The time taken to deal with my complaint in my opinion is inexcusable and even though three years has gone by the Commissioner, cannot, when making a decision take into consideration the length of time involved.
On the 9th July 2008 I wrote the following to the MRC:
Freedom of Information ACT 2000: Section 50(1)
Complaint against Medical Research Council
Case Reference number FS50074593
With regards to the above, and taking into consideration the findings of the decision notice which you received yesterday. I would like to re-request under FOI the information I originally asked for on March 8th 2005. I appreciate that you may need time to discuss the findings contained in the report, and would be willing, if necessary, to delay for a short time the start date of my FOI request.
On the 11th July 2008 the MRC replied:
To assess your request will require consultation with a number of external parties, potentially this extend the time needed to assess the case beyond the time limit of 20 working days. Unfortunately at present I am not in a position to provide you with an estimate of how long any extension to this time limit might need to be, but I will be able to provide you with an update as the case progresses. I hope this is acceptable.
On 11th July 2008 I replied:
Thank you for your reply.
I fully understand that you need to consult with other parties. I mentioned in my request that I am prepared to extend the time limit for a short while. I would appreciate it if you keep me regularly updated.
Again on the 11th July 2008 the MRC replied:
Dear Mr McLachlan,
Thank you for your helpful response.
On the 8th July 2008 I wrote the following:
Would it be possible for you to provide me with all the written evidence that supported the decision to fund both PACE and FINE?
The MRC replied on 11th July 2008:
Thank you for your request.
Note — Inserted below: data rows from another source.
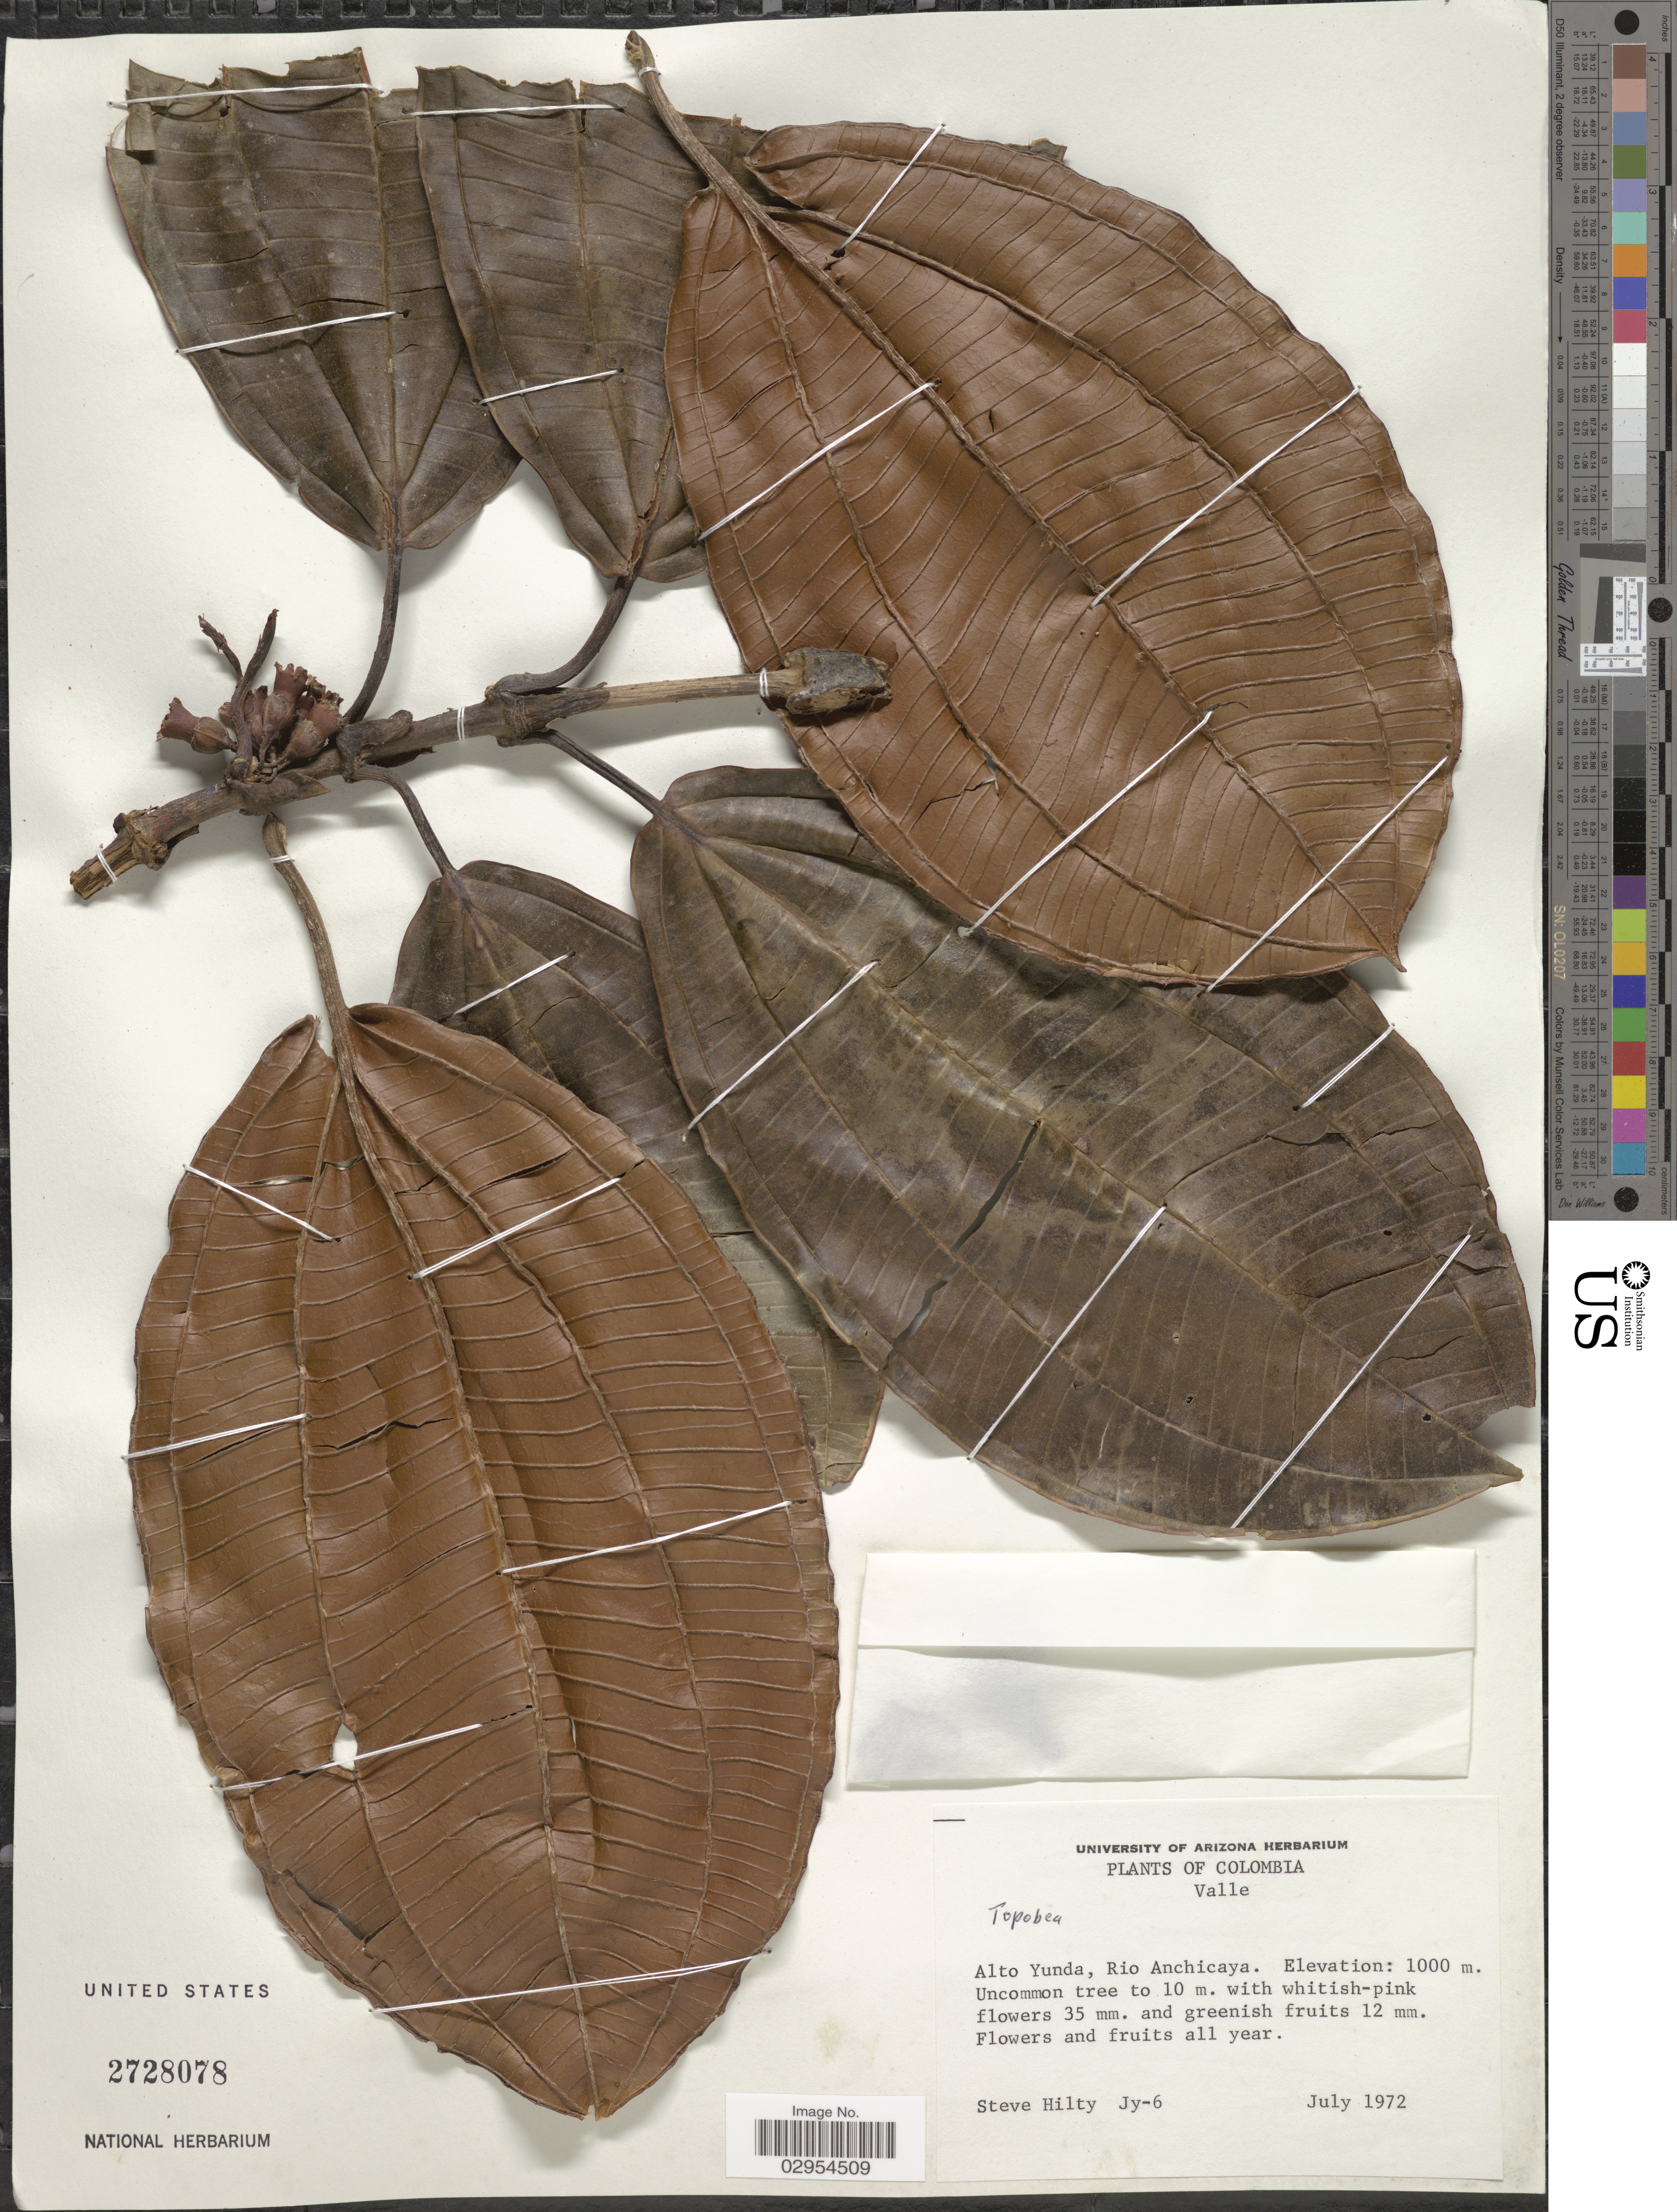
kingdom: Plantae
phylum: Tracheophyta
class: Magnoliopsida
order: Myrtales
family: Melastomataceae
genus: Topobea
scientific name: Topobea sp.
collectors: S. Hilty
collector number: Jy-6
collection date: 1972-07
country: Colombia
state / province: Valle del Cauca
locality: Valle. Alto Yunda, Rio Anchicaya.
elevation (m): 1000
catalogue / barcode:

I’d be grateful if you could clarify what information relating to these two awards you would like to request so that we can determine whether the information can be provided within the appropriate limits as specified by Sections 12 and 13 of the Freedom of information Act.
On the same day I replied:
Thank you for your reply.
I would ideally like all the paperwork associated with both awards. I am presuming that you have estimated the likely costs involved, and are of the opinion that my request will exceed the appropriate £450 limit. I will obviously seek advice on this matter, but in the mean time would it be possible to have a break down of the costs involved first? I can then decide how to proceed. It may well be that if you agree I can either make up the difference myself, or choose which paperwork I feel would be more beneficial to help promote and stimulate debate about the type of research you fund. Thank you for your help with this matter. I look forward to your reply.
The MRC replied again on the 11th:
Dear Mr McLachlan,
Thank you for your reply, we will now be able to consider your request further and get back to you shortly.